Is it a good fit? Mobile apps are best when information needs to be pushed out to users wherever they are; when it's time-sensitive; or when it requires input while users are on location, such as reporting maintenance issues or crime.
Are your users or other stakeholders on board? Make sure you know what features your users want and whether teachers, administrators or other staff can handle any extra effort during maintenance or operation.
Is your vendor up to the task? If outsourcing, choose a vendor that is established, has developed similar applications, truly understands the scope and intent of the project, and provides proven customer service.
Have you designed with the user in mind? Ultimately, success will depend on the user experience, which should be simple, intuitive and highly responsive. The app also should deliver regular, relevant updates. "Otherwise, people will use it once or twice and then give up," says technology consultant Chetan Sharma.
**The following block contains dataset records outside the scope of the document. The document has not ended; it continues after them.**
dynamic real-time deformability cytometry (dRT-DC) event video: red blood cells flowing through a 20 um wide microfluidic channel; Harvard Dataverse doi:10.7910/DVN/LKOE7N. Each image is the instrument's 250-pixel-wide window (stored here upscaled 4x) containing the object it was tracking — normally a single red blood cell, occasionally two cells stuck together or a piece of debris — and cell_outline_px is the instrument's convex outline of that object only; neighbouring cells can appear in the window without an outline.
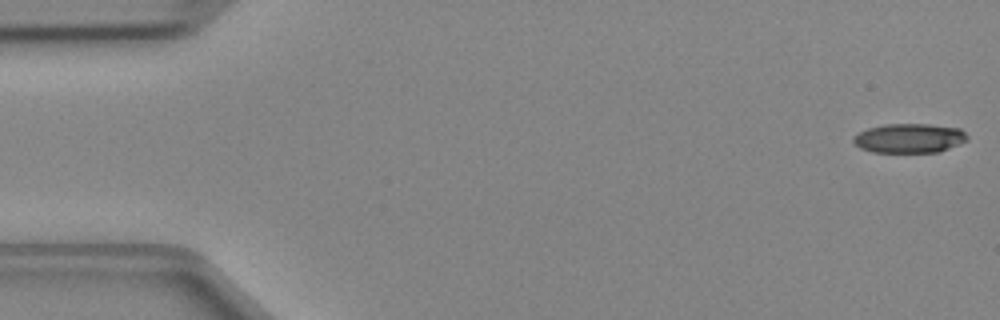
{"species": "Egyptian fruit bat (a non-hibernating species)", "species_latin": "Rousettus aegyptiacus", "temperature_condition": "cold", "stored_images_in_passage": 47, "camera_frame_rate_fps": 3000, "um_per_image_px": 0.085, "animal": {"sex": "female"}, "frame": {"image": 1, "passage_image": 1, "time_ms": 0.0, "image_size_px": [1000, 320], "cell_outline_px": [[968, 140], [940, 152], [872, 152], [860, 148], [852, 140], [852, 136], [868, 128], [884, 124], [928, 124], [960, 128], [968, 136]], "centroid_in_image_um": [77.29, 11.74], "position_along_channel_um": 7.7, "area_um2": 19.54}}
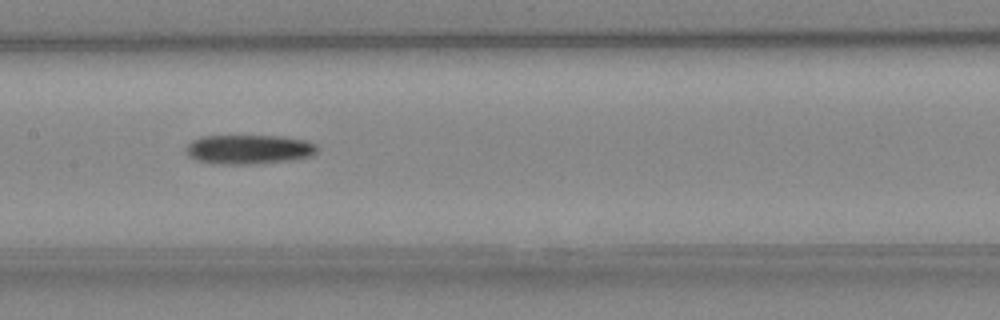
{"frame": {"image": 2, "passage_image": 23, "time_ms": 7.333, "image_size_px": [1000, 320], "cell_outline_px": [[320, 148], [312, 156], [288, 160], [248, 164], [212, 164], [196, 160], [188, 156], [184, 152], [184, 148], [192, 140], [204, 136], [280, 136], [304, 140], [316, 144]], "centroid_in_image_um": [21.11, 12.7], "position_along_channel_um": 186.3, "area_um2": 22.54}}
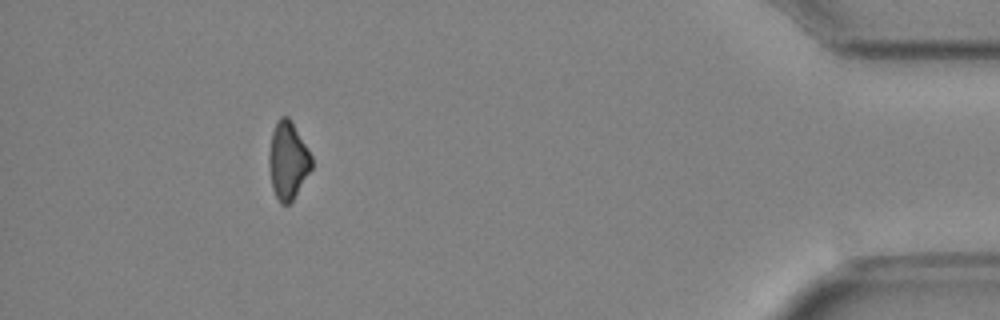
{"frame": {"image": 3, "passage_image": 43, "time_ms": 14.0, "image_size_px": [1000, 320], "cell_outline_px": [[312, 168], [292, 200], [288, 204], [280, 204], [272, 188], [268, 164], [268, 156], [272, 132], [280, 116], [288, 116], [292, 120], [312, 156]], "centroid_in_image_um": [24.46, 13.62], "position_along_channel_um": 410.7, "area_um2": 19.25}}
Is it secure? For apps that deal with student and family information, security tops the list of concerns. The DeKalb County (Ga.) School District effectively addressed this with a three-layer security strategy. Parents must input their child's unique school identifier, a password and the last four digits of their Social Security number to access grades, attendance information, school bus pickup and drop-off alerts, and (soon to come) online registration.
What's your testing plan? Because first impressions mean everything to savvy users, be sure to set aside enough time to work out any kinks before you officially unveil your app.
How will you publicize it? Your target audience won't use it if they don't know about it, so make sure you develop a campaign that includes traditional communication, as well as your website and social media channels, to get the word out.
Are you prepared for tomorrow? A mobile app isn't a one-and-done venture. Make sure you have the budget and manpower to effectively maintain it, apply ongoing upgrades and provide customer support.